**Data in this exercise:**
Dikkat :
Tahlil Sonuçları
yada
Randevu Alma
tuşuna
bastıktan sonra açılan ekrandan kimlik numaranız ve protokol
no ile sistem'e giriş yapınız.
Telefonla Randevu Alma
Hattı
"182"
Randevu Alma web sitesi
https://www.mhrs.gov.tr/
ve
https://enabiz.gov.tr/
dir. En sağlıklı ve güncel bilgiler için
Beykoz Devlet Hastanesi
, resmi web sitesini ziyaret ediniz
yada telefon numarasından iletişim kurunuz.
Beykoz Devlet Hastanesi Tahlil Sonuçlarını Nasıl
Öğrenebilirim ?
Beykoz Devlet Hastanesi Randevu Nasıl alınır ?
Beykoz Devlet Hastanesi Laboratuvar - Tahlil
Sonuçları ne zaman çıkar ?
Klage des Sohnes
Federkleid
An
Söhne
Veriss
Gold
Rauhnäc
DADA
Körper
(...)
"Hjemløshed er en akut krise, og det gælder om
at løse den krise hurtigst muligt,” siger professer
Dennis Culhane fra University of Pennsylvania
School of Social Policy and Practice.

**Problem description:** Give back the records above, character for character.

**Written response:**
Dikkat :
Tahlil Sonuçları
yada
Randevu Alma
tuşuna
bastıktan sonra açılan ekrandan kimlik numaranız ve protokol
no ile sistem'e giriş yapınız.
Telefonla Randevu Alma
Hattı
"182"
Randevu Alma web sitesi
https://www.mhrs.gov.tr/
ve
https://enabiz.gov.tr/
dir. En sağlıklı ve güncel bilgiler için
Beykoz Devlet Hastanesi
, resmi web sitesini ziyaret ediniz
yada telefon numarasından iletişim kurunuz.
Beykoz Devlet Hastanesi Tahlil Sonuçlarını Nasıl
Öğrenebilirim ?
Beykoz Devlet Hastanesi Randevu Nasıl alınır ?
Beykoz Devlet Hastanesi Laboratuvar - Tahlil
Sonuçları ne zaman çıkar ?
Klage des Sohnes
Federkleid
An
Söhne
Veriss
Gold
Rauhnäc
DADA
Körper
(...)
"Hjemløshed er en akut krise, og det gælder om
at løse den krise hurtigst muligt,” siger professer
Dennis Culhane fra University of Pennsylvania
School of Social Policy and Practice.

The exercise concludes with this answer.